Whether mothers-in-law are witches or blessings is a matter of experience because we are all products of our experience. However, whichever way you look at, it is all about we women. All parties involved are women. Of course, the men involved have been known to pour gasoline on the fire, either out of lack of wisdom or plain thoughtlessness. They fail to see the long term consequences. Come to think of it, men can make and unmake the relationship between their wives and mothers. Some men are just careless. Maybe some even enjoy the politics and tension. But I refuse to make this about the men. This is all on women. We really need to do better, especially as mothers.

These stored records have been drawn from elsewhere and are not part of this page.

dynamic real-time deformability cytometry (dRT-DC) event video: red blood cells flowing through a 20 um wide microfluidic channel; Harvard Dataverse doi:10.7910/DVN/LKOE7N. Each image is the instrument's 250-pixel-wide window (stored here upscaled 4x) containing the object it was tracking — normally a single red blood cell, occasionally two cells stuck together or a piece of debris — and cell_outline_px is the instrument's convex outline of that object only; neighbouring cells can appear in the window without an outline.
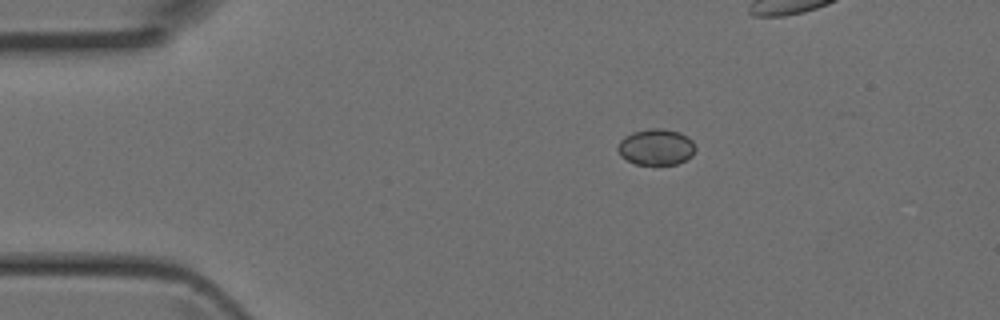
{"species": "Egyptian fruit bat (a non-hibernating species)", "species_latin": "Rousettus aegyptiacus", "temperature_condition": "room temperature", "stored_images_in_passage": 4, "camera_frame_rate_fps": 3000, "um_per_image_px": 0.085, "animal": {"sex": "female"}, "frame": {"image": 1, "passage_image": 2, "time_ms": 0.333, "image_size_px": [1000, 320], "cell_outline_px": [[696, 148], [692, 156], [676, 164], [636, 164], [620, 156], [616, 148], [620, 140], [624, 136], [632, 132], [648, 128], [664, 128], [680, 132], [688, 136], [692, 140]], "centroid_in_image_um": [55.76, 12.47], "position_along_channel_um": 29.2, "area_um2": 16.53}}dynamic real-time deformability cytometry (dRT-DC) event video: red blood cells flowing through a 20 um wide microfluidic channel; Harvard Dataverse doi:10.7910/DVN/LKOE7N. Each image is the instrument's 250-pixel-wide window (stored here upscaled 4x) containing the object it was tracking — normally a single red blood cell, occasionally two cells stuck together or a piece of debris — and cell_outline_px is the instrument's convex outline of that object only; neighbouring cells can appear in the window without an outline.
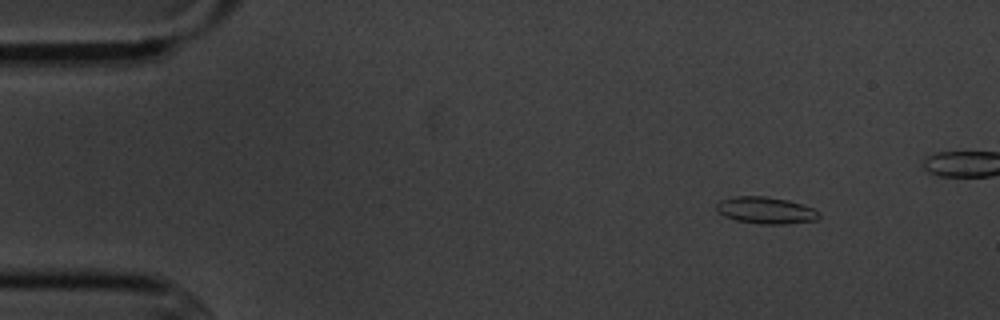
{"species": "common noctule bat (a hibernating species)", "species_latin": "Nyctalus noctula", "temperature_condition": "cold", "stored_images_in_passage": 6, "camera_frame_rate_fps": 3000, "um_per_image_px": 0.085, "animal": {"sex": "male", "body_mass_g": 20.1, "forearm_length_mm": 53.5}, "frame": {"image": 1, "passage_image": 2, "time_ms": 1.333, "image_size_px": [1000, 320], "cell_outline_px": [[820, 220], [784, 224], [760, 224], [736, 220], [724, 216], [716, 208], [716, 204], [720, 200], [736, 196], [764, 196], [788, 200], [812, 208], [820, 212]], "centroid_in_image_um": [65.12, 17.88], "position_along_channel_um": 19.9, "area_um2": 16.01}}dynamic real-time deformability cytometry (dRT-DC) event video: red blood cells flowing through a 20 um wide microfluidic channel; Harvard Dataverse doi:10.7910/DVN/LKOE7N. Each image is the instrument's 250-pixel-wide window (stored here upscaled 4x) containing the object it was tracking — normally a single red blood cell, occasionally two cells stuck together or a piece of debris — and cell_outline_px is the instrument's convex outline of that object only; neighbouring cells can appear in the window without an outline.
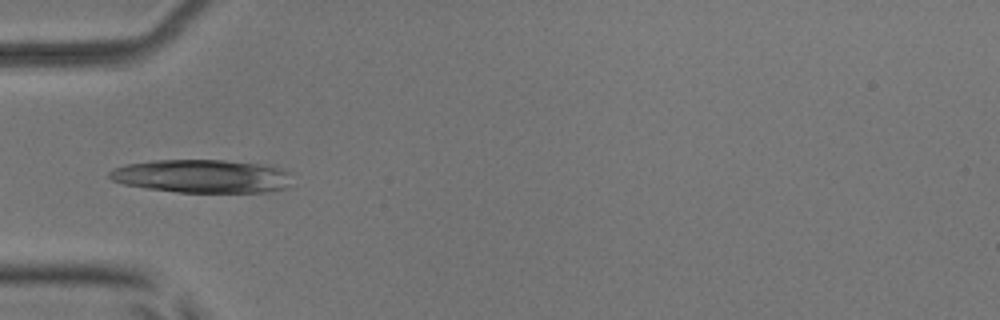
{"species": "common noctule bat (a hibernating species)", "species_latin": "Nyctalus noctula", "temperature_condition": "room temperature", "stored_images_in_passage": 5, "camera_frame_rate_fps": 3000, "um_per_image_px": 0.085, "animal": {"sex": "male", "body_mass_g": 17.9, "forearm_length_mm": 54.2}, "frame": {"image": 1, "passage_image": 5, "time_ms": 4.667, "image_size_px": [1000, 320], "cell_outline_px": [[292, 184], [284, 188], [268, 192], [176, 192], [148, 188], [124, 184], [112, 180], [108, 176], [108, 172], [116, 168], [128, 164], [152, 160], [224, 160], [272, 164], [284, 168], [288, 172]], "centroid_in_image_um": [17.25, 14.96], "position_along_channel_um": 67.7, "area_um2": 35.78}}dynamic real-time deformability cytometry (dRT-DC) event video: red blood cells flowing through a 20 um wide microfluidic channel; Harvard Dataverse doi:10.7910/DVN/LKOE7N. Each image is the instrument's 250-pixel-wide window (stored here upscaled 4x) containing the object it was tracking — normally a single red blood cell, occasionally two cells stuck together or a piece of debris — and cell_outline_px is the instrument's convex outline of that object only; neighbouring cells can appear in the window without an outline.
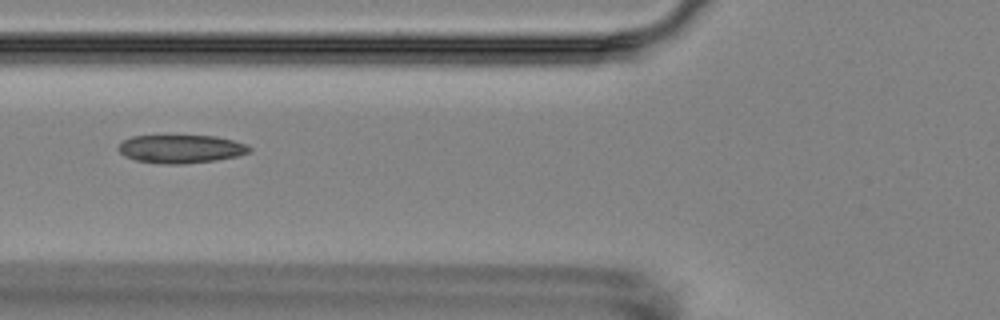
{"species": "Egyptian fruit bat (a non-hibernating species)", "species_latin": "Rousettus aegyptiacus", "temperature_condition": "room temperature", "stored_images_in_passage": 8, "camera_frame_rate_fps": 3000, "um_per_image_px": 0.085, "animal": {"sex": "female"}, "frame": {"image": 1, "passage_image": 7, "time_ms": 6.667, "image_size_px": [1000, 320], "cell_outline_px": [[252, 152], [236, 156], [216, 160], [184, 164], [164, 164], [136, 160], [124, 156], [116, 148], [124, 140], [132, 136], [216, 136], [248, 144], [252, 148]], "centroid_in_image_um": [15.4, 12.66], "position_along_channel_um": 110.4, "area_um2": 21.62}}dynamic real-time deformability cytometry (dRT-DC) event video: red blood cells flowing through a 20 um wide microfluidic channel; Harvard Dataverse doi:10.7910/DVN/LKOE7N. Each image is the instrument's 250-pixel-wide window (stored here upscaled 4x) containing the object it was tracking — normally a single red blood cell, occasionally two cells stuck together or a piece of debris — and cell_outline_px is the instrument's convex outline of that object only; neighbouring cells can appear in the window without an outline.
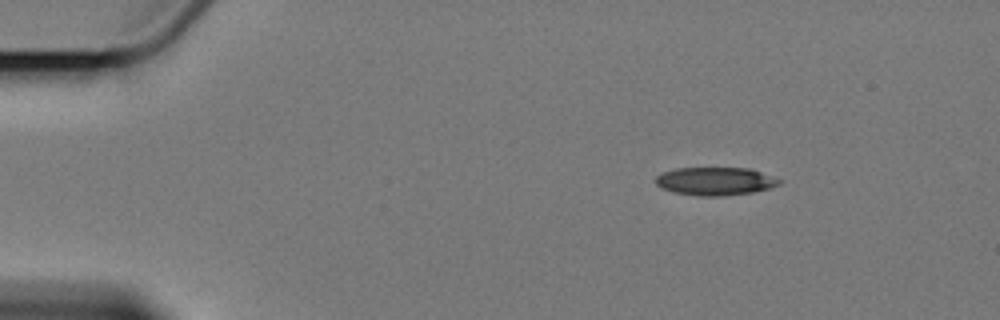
{"species": "Egyptian fruit bat (a non-hibernating species)", "species_latin": "Rousettus aegyptiacus", "temperature_condition": "cold", "stored_images_in_passage": 4, "camera_frame_rate_fps": 3000, "um_per_image_px": 0.085, "animal": {"sex": "female"}, "frame": {"image": 1, "passage_image": 1, "time_ms": 0.0, "image_size_px": [1000, 320], "cell_outline_px": [[784, 180], [780, 184], [772, 188], [752, 192], [724, 196], [696, 196], [676, 192], [660, 188], [656, 184], [656, 176], [664, 172], [676, 168], [748, 168]], "centroid_in_image_um": [60.82, 15.41], "position_along_channel_um": 24.2, "area_um2": 20.29}}
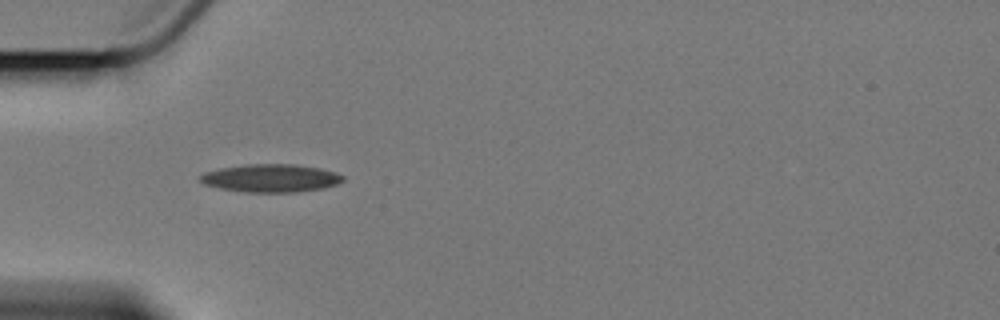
{"frame": {"image": 2, "passage_image": 4, "time_ms": 3.333, "image_size_px": [1000, 320], "cell_outline_px": [[344, 180], [336, 184], [324, 188], [296, 192], [244, 192], [220, 188], [204, 184], [200, 180], [200, 176], [204, 172], [220, 168], [248, 164], [292, 164], [320, 168], [336, 172], [344, 176]], "centroid_in_image_um": [23.03, 15.14], "position_along_channel_um": 62.0, "area_um2": 23.24}}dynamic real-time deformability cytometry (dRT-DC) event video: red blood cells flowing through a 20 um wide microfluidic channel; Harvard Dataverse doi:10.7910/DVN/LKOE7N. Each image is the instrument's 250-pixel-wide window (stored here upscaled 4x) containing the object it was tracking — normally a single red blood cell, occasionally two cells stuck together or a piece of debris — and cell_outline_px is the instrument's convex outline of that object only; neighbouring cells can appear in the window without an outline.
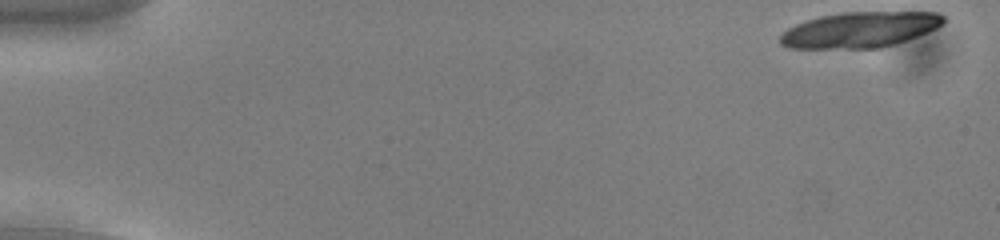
{"species": "common noctule bat (a hibernating species)", "species_latin": "Nyctalus noctula", "temperature_condition": "cold", "stored_images_in_passage": 18, "camera_frame_rate_fps": 3000, "um_per_image_px": 0.085, "animal": {"sex": "male", "body_mass_g": 13.0, "forearm_length_mm": 53.1}, "frame": {"image": 1, "passage_image": 1, "time_ms": 0.0, "image_size_px": [1000, 240], "cell_outline_px": [[944, 24], [936, 28], [916, 36], [880, 48], [788, 48], [780, 44], [780, 36], [788, 28], [796, 24], [820, 16], [844, 12], [936, 12], [944, 16]], "centroid_in_image_um": [73.07, 2.52], "position_along_channel_um": 11.9, "area_um2": 33.58}}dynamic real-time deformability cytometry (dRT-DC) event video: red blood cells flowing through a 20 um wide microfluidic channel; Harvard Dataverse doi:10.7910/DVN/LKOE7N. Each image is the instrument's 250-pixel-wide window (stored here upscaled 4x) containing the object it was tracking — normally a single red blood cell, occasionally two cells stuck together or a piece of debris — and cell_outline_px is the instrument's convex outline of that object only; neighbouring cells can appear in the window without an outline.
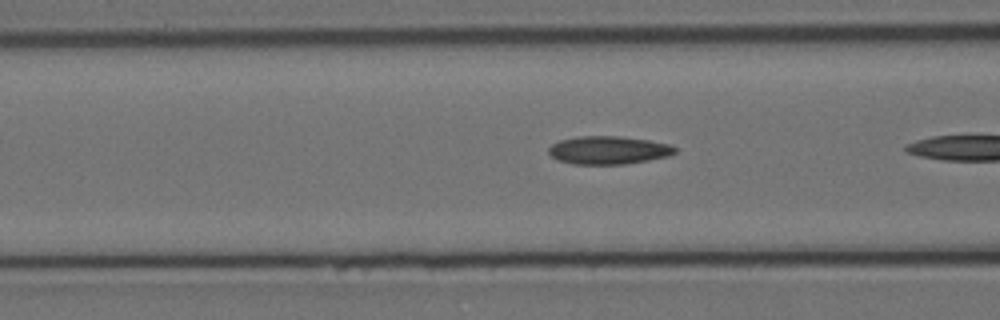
{"species": "Egyptian fruit bat (a non-hibernating species)", "species_latin": "Rousettus aegyptiacus", "temperature_condition": "cold", "stored_images_in_passage": 6, "camera_frame_rate_fps": 3000, "um_per_image_px": 0.085, "animal": {"sex": "female"}, "frame": {"image": 1, "passage_image": 5, "time_ms": 1.333, "image_size_px": [1000, 320], "cell_outline_px": [[676, 152], [668, 156], [648, 160], [624, 164], [572, 164], [560, 160], [552, 156], [548, 152], [548, 148], [552, 144], [560, 140], [580, 136], [620, 136], [648, 140], [668, 144], [676, 148]], "centroid_in_image_um": [51.71, 12.76], "position_along_channel_um": 114.9, "area_um2": 20.52}}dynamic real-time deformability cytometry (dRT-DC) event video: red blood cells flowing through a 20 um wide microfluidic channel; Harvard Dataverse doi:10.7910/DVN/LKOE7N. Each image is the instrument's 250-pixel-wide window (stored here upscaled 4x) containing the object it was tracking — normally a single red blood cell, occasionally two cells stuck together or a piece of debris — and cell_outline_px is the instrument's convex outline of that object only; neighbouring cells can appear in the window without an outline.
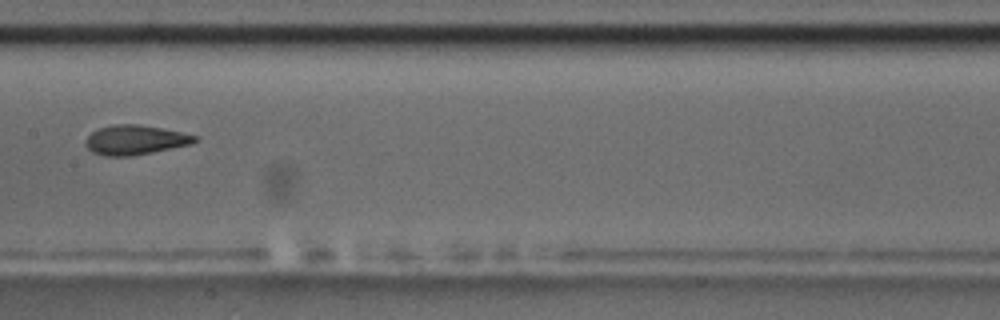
{"species": "common noctule bat (a hibernating species)", "species_latin": "Nyctalus noctula", "temperature_condition": "room temperature", "stored_images_in_passage": 11, "camera_frame_rate_fps": 3000, "um_per_image_px": 0.085, "animal": {"sex": "male", "body_mass_g": 17.5, "forearm_length_mm": 52.3}, "frame": {"image": 1, "passage_image": 4, "time_ms": 3.667, "image_size_px": [1000, 320], "cell_outline_px": [[200, 140], [192, 144], [132, 156], [104, 156], [92, 152], [84, 144], [84, 140], [92, 132], [100, 128], [112, 124], [140, 124], [180, 132], [196, 136]], "centroid_in_image_um": [11.47, 11.9], "position_along_channel_um": 195.9, "area_um2": 18.84}, "authors_computed_cell_mechanics": {"area_um2": 18.8428, "velocity_mm_per_s": 3.5237, "shape_relaxation_time_tau1_ms": 3.0686, "shape_relaxation_time_tau2_ms": 1.5369, "deformation_change_tau1": 0.1386, "deformation_change_tau2": 0.0786}}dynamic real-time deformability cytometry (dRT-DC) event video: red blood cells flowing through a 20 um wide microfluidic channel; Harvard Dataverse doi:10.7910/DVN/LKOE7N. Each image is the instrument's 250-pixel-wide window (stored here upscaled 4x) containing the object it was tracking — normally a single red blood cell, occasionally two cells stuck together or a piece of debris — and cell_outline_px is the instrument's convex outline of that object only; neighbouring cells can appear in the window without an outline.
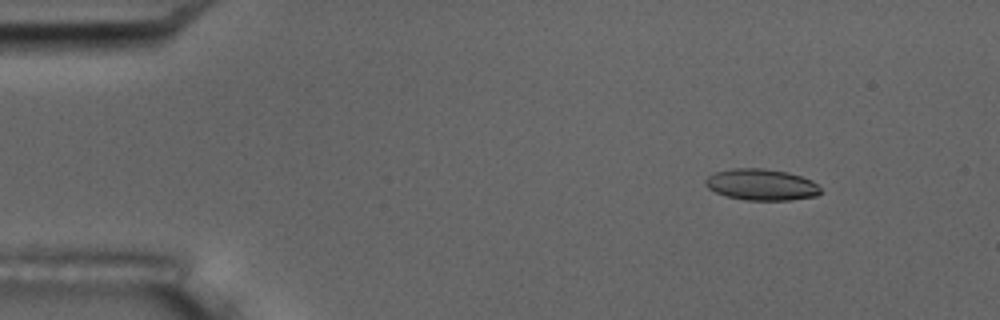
{"species": "common noctule bat (a hibernating species)", "species_latin": "Nyctalus noctula", "temperature_condition": "room temperature", "stored_images_in_passage": 5, "camera_frame_rate_fps": 3000, "um_per_image_px": 0.085, "animal": {"sex": "male", "body_mass_g": 17.5, "forearm_length_mm": 52.3}, "frame": {"image": 1, "passage_image": 2, "time_ms": 0.333, "image_size_px": [1000, 320], "cell_outline_px": [[820, 192], [816, 196], [792, 200], [744, 200], [728, 196], [716, 192], [708, 188], [704, 184], [704, 180], [708, 176], [716, 172], [732, 168], [764, 168], [788, 172], [812, 180], [820, 188]], "centroid_in_image_um": [64.71, 15.69], "position_along_channel_um": 20.3, "area_um2": 21.04}}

On a last note, I think young ladies who say they do not want mothers-in-law as part of their marriage package need counselling, love, guidance not condemnation. They were not born like that, trust me. They must have loved their grandmothers at a point, right? Then they started seeing that grandma was not so loving. They saw their mother crying each time ‘Mama’ was around. The shout, the accusations, the fight, the broken home all leave a mark on a girl.

Women just need to do better in the way we treat one another in the school of marriage.